老婆は、皺だらけの指で、支流の上流を指した。

「水音を辿れ。涸れた水路が、古い水門へ続いている」

ルシアンは、深く頷いた。


脇腹は、まだ痛む。

だが、行く先は、はっきりと決まった。



ユリアは、古い水門の奥を、マティウスに連れられて歩いていた。


水の帯は、もう手足を縛ってはいなかった。
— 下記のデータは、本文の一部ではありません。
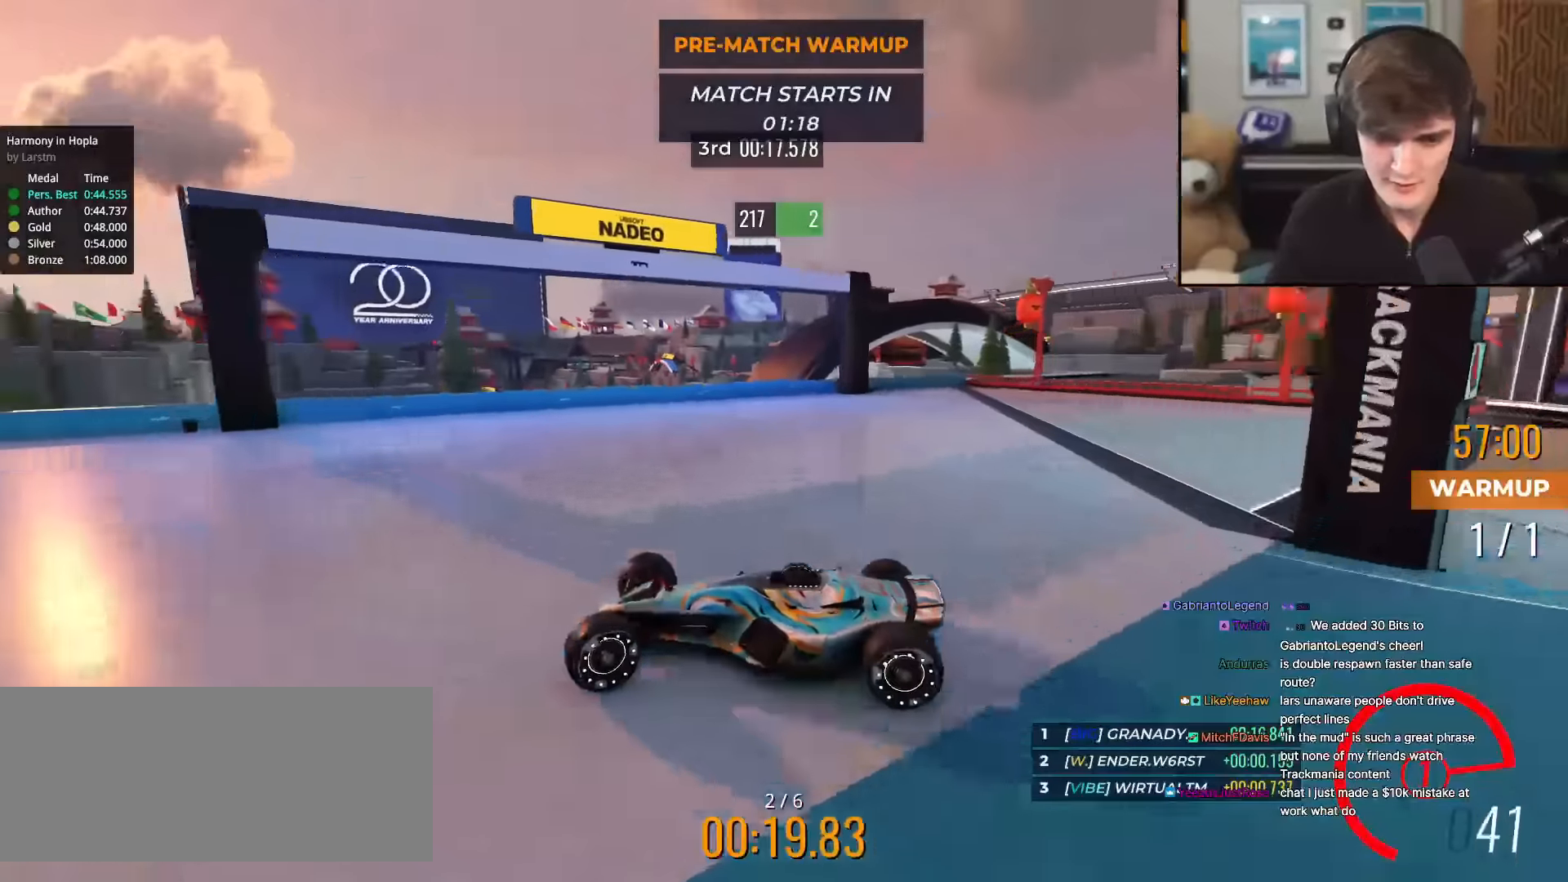
{"keys": ["left"], "events": [[33, "brake", "up"]]}
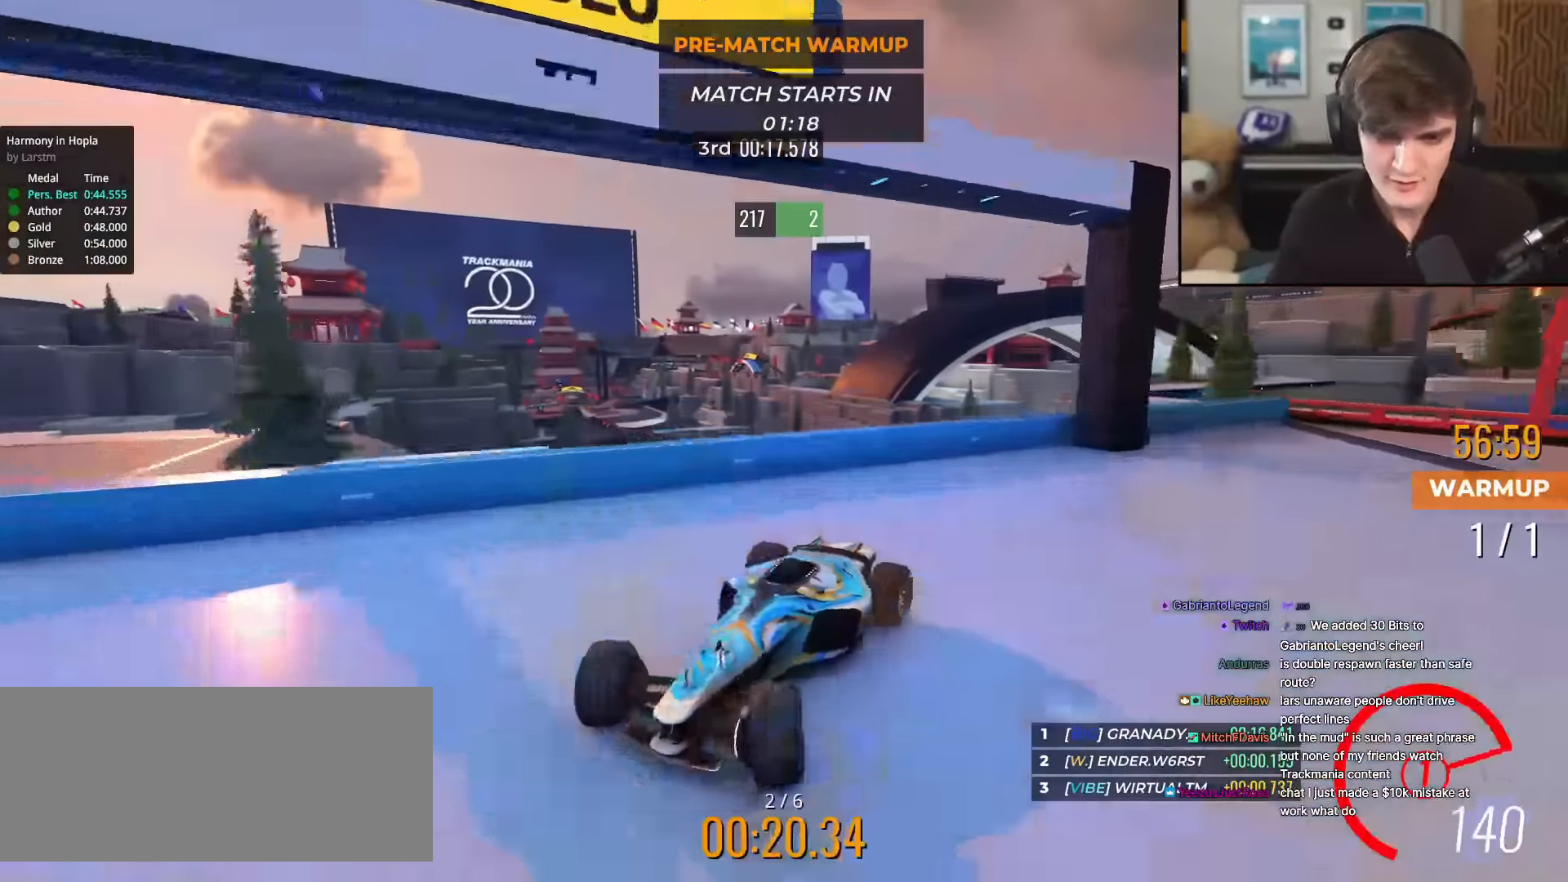
{"keys": ["right", "up"], "events": [[84, "left", "up"], [84, "up", "down"], [134, "right", "down"]]}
だが、逃げられるわけではない。


足を止めれば、足元の浅い水が、警告するように静かに波立つ。


苔むした石の通路は、奥へ行くほど暗くなった。

どこからか、水の滴る音が絶え間なく響いている。


「黒真珠を外せるって、言いましたよね?」

ユリアは、前を行く大きな背中に問いかけた。


「本当に、外せるんですか?」

「神殿まで行けばな」

マティウスは、振り返らなかった。

「そのために」

ユリアは、胸元を押さえた。

「目覚めさせるんですか」

マティウスは、答えなかった。


ユリアの掌の下で、黒真珠は強い熱を持っていた。

脈打つのとは違う。

もっと、ゆっくりとした、何か。

まるで、奥のほうで、得体の知れない何かが静かに息をしているような。

その不気味さに、彼女の背筋が冷えた。


「怖いか」

マティウスが、前を向いたまま言った。

「怖いです」

ユリアは、正直に答えた。

それから、ぐっと唇を噛んで、続けた。

「でも、知らないまま連れていかれる方が、もっと怖いです」


マティウスは、振り返らなかった。

「なら、歩け」


ユリアは、歩き出した。

髪に留めた白い貝殻の髪飾りが、暗い水路の中で、かすかに揺れている。


ルシアンが、似合うと言ってくれたものだった。


ユリアは、それに触れたいと思った。

それだけが、まだ彼女自身のものだと言える、たった一つのものだった。


けれど、胸元の黒真珠の熱が強くなり、指先はそこまで届かなかった。